Day's lawsuit against the Medical Services Commission, the Minister of Health and the Attorney General contends the Charter of Rights and Freedoms gives patients the right to seek expedited care in the private system, just as preferred beneficiaries are allowed to do. Preferred beneficiaries include injured WorkSafeBC claimants, RCMP officers, federal prisoners and armed forces members.

No date has been set for a trial.

Khalfallah was 13 in June 2009 when he was first referred on an urgent basis to Reilly, head of orthopedics. He wasn't seen until more than a year later, when Reilly claimed — according to the affidavit filed by Waitkus — that he never saw two referrals from the Kelowna pediatrician who made them, nor X-rays showing a 100-degree curvature. (A normal spine bends up to about 45 degrees in the upper back area).

Although Reilly explained that the surgery was necessary, complex and risky, he advised there was a two-year waiting list since there are only two surgeons who do such work at Children's Hospital (a third is coming next year). There are now 133 patients waiting for spine surgery, 50 fewer than last year. At a second visit several months later, Khalfallah's condition was worse and he was supposedly put on an urgent surgery list.

But in mid-2011, Waitkus still didn't have a surgery date, so she made her own arrangements to take her son to Spokane to have the surgery and pre-op traction at Shriner's International Hospital.
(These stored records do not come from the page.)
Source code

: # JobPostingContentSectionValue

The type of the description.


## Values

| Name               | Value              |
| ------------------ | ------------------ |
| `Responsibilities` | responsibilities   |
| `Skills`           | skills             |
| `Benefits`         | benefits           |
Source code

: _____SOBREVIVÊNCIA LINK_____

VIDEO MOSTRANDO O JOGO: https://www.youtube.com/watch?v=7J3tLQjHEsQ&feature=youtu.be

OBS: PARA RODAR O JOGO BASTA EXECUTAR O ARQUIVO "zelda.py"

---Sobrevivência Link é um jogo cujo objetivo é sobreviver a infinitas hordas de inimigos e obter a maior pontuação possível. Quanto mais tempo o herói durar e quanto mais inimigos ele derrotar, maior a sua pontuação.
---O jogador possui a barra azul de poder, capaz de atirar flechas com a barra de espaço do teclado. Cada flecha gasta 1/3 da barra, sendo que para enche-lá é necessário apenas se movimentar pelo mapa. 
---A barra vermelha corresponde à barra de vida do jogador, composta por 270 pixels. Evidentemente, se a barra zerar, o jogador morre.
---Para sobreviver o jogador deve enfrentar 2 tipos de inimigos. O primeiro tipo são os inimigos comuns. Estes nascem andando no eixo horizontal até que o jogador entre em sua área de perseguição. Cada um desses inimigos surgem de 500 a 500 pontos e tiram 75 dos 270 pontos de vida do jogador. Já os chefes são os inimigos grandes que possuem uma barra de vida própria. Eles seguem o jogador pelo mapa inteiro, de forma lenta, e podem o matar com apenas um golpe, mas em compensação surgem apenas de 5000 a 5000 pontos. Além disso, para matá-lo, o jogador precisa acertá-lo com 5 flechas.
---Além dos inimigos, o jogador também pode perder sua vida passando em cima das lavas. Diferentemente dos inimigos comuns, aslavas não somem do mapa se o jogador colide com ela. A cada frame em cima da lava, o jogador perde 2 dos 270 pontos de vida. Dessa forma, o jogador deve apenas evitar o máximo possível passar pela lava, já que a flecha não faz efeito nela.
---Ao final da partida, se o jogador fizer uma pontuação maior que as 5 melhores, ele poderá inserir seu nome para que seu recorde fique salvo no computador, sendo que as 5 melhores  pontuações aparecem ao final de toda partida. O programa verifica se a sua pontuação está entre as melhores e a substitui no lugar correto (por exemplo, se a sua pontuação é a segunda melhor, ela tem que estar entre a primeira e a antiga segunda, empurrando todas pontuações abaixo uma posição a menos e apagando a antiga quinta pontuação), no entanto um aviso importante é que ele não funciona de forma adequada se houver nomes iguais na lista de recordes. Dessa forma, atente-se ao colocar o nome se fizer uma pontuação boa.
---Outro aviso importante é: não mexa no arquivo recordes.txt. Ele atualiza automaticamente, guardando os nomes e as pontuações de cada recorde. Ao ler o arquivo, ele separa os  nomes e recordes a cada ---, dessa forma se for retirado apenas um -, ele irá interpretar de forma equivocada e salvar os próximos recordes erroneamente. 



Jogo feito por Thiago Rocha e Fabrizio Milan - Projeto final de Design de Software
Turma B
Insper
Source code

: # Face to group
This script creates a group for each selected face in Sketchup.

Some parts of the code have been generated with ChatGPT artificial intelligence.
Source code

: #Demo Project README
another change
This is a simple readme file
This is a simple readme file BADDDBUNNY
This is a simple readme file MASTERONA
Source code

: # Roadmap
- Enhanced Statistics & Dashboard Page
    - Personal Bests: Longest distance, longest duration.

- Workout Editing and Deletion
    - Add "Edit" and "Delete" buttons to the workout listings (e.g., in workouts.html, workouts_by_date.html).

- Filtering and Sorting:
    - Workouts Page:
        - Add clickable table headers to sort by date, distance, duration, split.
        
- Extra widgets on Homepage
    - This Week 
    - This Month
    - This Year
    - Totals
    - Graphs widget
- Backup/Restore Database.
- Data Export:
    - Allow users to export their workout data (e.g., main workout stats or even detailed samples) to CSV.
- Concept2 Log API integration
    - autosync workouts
By the time Reilly offered a surgery date of Nov. 27, 2011, Waitkus was already booked at the U.S. hospital, where the operation was done free on a compassionate basis (in January 2012).

Waitkus said she complained in the summer of 2011 to the Interior Health Authority's Patient Care Quality Office and to then-health minister Mike de Jong, expressing her anger, disillusionment and disgust over the way her son's care had been handled.

The plaintiffs in the Day lawsuit are two students, a cancer survivor and a terminally ill cancer patient, all of whom suffered long waits in the public system.

"B.C. effectively imposes the death penalty on patients through its policy of rationed care," Day has said, noting that in a landmark 2005 Quebec case (Chaoulli) the Supreme Court of Canada stated: "The evidence shows that delays in the public health care system are widespread and patients die as a result of waiting lists for public health care."